#### Provided records
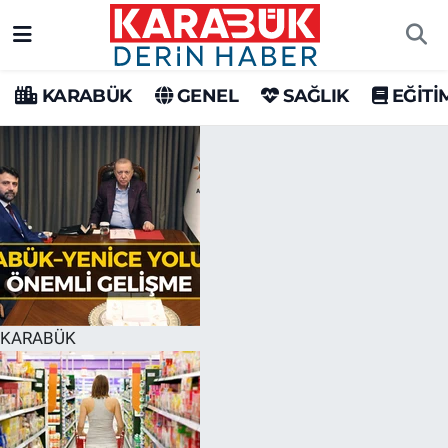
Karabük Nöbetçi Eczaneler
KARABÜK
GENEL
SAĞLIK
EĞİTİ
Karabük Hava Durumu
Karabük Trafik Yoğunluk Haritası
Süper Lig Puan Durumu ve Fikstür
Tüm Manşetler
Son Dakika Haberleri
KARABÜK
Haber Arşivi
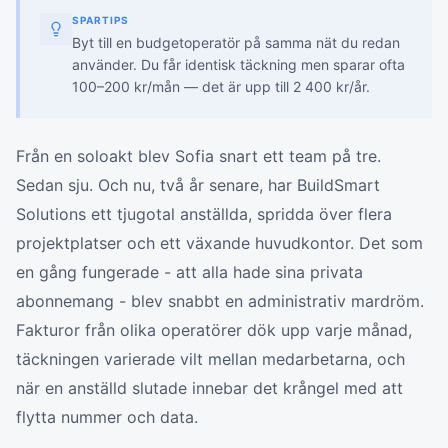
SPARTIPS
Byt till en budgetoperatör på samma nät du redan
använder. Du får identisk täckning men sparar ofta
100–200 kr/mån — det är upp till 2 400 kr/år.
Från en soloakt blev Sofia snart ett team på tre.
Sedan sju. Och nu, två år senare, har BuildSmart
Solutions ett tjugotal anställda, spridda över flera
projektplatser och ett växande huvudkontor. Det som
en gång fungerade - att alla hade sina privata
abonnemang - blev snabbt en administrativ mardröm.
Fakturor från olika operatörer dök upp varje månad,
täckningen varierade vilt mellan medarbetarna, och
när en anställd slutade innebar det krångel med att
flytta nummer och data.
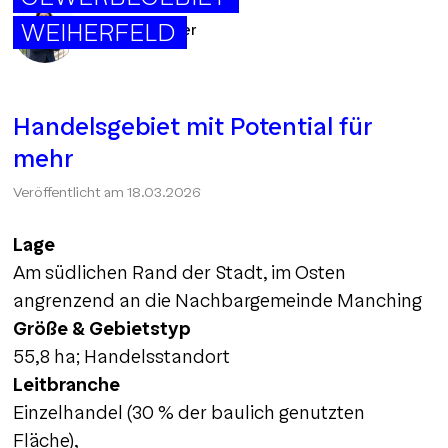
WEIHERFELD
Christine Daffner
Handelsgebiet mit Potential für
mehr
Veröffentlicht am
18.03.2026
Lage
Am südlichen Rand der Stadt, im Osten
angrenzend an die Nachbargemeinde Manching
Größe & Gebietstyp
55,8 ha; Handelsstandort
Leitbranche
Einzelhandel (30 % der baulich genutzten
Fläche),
########
• Exercise goal: Set down, word for word, the text that accompanies every one of the records, and leave the pictures out of your answer.

• Written solution:
Karabük Nöbetçi Eczaneler
KARABÜK
GENEL
SAĞLIK
EĞİTİ
Karabük Hava Durumu
Karabük Trafik Yoğunluk Haritası
Süper Lig Puan Durumu ve Fikstür
Tüm Manşetler
Son Dakika Haberleri
KARABÜK
Haber Arşivi
SPARTIPS
Byt till en budgetoperatör på samma nät du redan
använder. Du får identisk täckning men sparar ofta
100–200 kr/mån — det är upp till 2 400 kr/år.
Från en soloakt blev Sofia snart ett team på tre.
Sedan sju. Och nu, två år senare, har BuildSmart
Solutions ett tjugotal anställda, spridda över flera
projektplatser och ett växande huvudkontor. Det som
en gång fungerade - att alla hade sina privata
abonnemang - blev snabbt en administrativ mardröm.
Fakturor från olika operatörer dök upp varje månad,
täckningen varierade vilt mellan medarbetarna, och
när en anställd slutade innebar det krångel med att
flytta nummer och data.
WEIHERFELD
Christine Daffner
Handelsgebiet mit Potential für
mehr
Veröffentlicht am
18.03.2026
Lage
Am südlichen Rand der Stadt, im Osten
angrenzend an die Nachbargemeinde Manching
Größe & Gebietstyp
55,8 ha; Handelsstandort
Leitbranche
Einzelhandel (30 % der baulich genutzten
Fläche),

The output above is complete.